Hedgerows does not seem accurate enough, and I am unaware of another name for them, so this one will do: wildways, a derivation of highways and wild, the strands of hedges, vines, trees, brambles, and old rock fences that skirt and sometimes divide fields. They are the paths for all creatures wild to go from point a to b. They are habitat, food source, hunting arena, nesting spot, shelter, sanctuary, a 6 or 8 or 10 foot wide thread of ‘waste ground’ that birds and insects and many animals use to their advantage. When you next drive area highways and roads, look for them now. They are streams of life.

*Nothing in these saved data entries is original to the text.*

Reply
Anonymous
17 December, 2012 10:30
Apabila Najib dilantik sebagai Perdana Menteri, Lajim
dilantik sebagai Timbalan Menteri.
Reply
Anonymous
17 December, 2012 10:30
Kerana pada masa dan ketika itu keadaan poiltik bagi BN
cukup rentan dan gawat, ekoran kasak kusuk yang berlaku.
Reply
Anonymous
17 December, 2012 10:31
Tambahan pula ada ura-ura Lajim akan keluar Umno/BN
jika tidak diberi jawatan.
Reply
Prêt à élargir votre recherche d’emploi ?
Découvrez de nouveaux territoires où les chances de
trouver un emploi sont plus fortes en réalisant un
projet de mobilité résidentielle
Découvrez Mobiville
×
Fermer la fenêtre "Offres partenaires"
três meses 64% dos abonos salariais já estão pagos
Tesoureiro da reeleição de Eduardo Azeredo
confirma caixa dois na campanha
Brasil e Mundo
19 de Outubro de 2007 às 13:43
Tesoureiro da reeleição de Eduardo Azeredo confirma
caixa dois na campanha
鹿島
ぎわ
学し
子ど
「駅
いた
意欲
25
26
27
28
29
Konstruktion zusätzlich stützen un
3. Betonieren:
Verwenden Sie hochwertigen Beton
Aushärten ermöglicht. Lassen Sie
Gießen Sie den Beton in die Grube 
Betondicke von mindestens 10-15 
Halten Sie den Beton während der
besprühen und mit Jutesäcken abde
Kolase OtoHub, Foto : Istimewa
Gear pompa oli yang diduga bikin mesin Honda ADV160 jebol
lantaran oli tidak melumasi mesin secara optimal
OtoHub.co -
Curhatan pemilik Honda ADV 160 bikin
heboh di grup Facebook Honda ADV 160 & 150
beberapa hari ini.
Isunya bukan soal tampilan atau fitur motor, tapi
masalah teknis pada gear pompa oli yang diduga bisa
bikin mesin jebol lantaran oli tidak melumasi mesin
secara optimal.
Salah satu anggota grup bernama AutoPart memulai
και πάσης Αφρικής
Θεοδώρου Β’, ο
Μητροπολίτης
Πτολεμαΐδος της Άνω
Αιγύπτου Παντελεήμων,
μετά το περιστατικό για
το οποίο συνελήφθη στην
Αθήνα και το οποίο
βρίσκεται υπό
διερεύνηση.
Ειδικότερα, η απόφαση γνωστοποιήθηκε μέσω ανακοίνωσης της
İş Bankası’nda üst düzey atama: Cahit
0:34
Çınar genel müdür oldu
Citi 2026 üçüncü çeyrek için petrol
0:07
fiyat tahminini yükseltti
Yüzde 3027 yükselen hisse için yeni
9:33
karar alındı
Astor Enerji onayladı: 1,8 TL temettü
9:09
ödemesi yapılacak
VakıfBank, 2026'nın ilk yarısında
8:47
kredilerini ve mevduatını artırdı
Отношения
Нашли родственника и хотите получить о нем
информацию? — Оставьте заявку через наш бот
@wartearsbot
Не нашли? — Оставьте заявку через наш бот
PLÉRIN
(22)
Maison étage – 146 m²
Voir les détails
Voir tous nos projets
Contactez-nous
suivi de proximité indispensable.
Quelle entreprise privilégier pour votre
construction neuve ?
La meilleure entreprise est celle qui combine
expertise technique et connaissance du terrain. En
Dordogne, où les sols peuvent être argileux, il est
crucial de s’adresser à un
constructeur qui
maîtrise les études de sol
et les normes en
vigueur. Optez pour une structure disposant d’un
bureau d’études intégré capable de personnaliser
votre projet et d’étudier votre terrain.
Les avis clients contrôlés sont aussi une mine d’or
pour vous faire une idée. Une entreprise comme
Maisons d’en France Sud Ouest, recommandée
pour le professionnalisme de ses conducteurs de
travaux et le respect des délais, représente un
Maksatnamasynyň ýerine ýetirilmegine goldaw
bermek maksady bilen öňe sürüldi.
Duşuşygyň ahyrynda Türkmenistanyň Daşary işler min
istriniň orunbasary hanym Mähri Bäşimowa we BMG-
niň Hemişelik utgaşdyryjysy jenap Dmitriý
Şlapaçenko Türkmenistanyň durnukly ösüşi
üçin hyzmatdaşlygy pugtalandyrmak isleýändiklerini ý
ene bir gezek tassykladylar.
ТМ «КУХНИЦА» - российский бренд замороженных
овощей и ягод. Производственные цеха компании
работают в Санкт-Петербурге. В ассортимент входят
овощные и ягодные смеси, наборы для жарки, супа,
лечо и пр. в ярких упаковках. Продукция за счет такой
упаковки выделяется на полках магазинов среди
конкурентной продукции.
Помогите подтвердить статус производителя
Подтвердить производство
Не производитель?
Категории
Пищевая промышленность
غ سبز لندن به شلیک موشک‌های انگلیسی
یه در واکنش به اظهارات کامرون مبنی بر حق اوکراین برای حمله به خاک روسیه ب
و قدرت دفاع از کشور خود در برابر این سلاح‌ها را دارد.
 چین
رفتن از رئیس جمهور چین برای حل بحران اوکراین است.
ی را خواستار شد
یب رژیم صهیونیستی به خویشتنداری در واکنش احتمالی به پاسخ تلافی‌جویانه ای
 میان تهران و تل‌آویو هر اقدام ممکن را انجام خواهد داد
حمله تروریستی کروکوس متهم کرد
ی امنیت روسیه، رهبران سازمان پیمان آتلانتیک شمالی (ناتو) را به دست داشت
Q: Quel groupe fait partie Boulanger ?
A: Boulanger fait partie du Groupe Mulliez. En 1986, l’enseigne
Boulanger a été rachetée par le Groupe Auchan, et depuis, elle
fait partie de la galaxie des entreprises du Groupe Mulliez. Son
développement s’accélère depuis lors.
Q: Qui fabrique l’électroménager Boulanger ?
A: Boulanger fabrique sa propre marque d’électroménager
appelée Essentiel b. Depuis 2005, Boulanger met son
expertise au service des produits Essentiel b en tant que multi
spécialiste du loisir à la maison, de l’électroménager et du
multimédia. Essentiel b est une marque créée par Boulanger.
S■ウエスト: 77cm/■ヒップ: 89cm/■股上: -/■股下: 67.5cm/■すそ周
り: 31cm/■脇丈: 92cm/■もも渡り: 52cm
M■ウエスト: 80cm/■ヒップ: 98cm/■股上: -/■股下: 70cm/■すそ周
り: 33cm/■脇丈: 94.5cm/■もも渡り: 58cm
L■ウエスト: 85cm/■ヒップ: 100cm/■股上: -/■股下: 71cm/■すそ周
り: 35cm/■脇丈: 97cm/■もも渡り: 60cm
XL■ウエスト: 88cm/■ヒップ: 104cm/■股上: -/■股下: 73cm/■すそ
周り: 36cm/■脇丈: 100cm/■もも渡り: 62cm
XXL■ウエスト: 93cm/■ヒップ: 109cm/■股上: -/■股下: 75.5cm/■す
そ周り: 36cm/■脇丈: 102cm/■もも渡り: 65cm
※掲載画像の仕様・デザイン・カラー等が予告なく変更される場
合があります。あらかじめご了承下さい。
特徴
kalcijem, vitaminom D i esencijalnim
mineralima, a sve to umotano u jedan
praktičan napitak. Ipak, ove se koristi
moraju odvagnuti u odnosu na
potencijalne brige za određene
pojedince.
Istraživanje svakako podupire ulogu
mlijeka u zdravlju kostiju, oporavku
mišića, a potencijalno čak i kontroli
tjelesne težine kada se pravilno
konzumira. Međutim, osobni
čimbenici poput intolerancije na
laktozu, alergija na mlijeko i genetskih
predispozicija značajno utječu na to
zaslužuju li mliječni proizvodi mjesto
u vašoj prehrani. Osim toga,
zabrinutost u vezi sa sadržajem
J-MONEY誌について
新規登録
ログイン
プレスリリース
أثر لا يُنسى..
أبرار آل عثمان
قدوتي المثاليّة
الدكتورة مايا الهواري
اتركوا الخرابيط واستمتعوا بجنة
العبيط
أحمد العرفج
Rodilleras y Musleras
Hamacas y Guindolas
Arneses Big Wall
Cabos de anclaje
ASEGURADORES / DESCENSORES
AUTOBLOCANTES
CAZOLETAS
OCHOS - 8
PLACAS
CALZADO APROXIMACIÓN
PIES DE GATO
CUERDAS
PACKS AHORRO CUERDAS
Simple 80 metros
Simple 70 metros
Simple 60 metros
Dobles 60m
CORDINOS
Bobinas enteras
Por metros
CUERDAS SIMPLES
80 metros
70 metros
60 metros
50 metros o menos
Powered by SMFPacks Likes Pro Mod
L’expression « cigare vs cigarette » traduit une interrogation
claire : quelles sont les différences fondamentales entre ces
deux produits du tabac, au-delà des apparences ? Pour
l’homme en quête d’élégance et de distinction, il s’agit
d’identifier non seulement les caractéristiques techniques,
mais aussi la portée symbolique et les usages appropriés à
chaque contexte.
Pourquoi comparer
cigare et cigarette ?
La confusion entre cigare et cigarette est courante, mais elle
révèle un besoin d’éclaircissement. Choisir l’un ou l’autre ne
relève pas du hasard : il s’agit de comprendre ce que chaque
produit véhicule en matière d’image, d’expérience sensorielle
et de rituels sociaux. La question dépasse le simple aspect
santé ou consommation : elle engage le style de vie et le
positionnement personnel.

The fields have hundreds of yards of wildways. They enclose them and divide them. They are routes from the deep woods of the ridgeline to backyards and parks. They bring fox and birds to my feeders. Owls hunt from them, their calls coming through the darkened windows of bedrooms. The Cooper sweeps upon birds from them. Squirrels, jays, catbirds, cardinals, indigo buntings, song sparrows, woodpeckers, chickadees, titmice and finches nest in them. Deer bed down there. Big red-tails and crows sit exposed atop dead trees like deities. Resident groundhogs and fox have dens in the tumbled rocks thrown there by farmers long dead. I glimpsed a fox climbing a tree once, agile as smoke. Milk snakes and garter, insect species by the score, spiders and praying mantis and hornets all call them home.
A cause for a local optimism — give life a strip of cover, and it will multiply. It will find a way.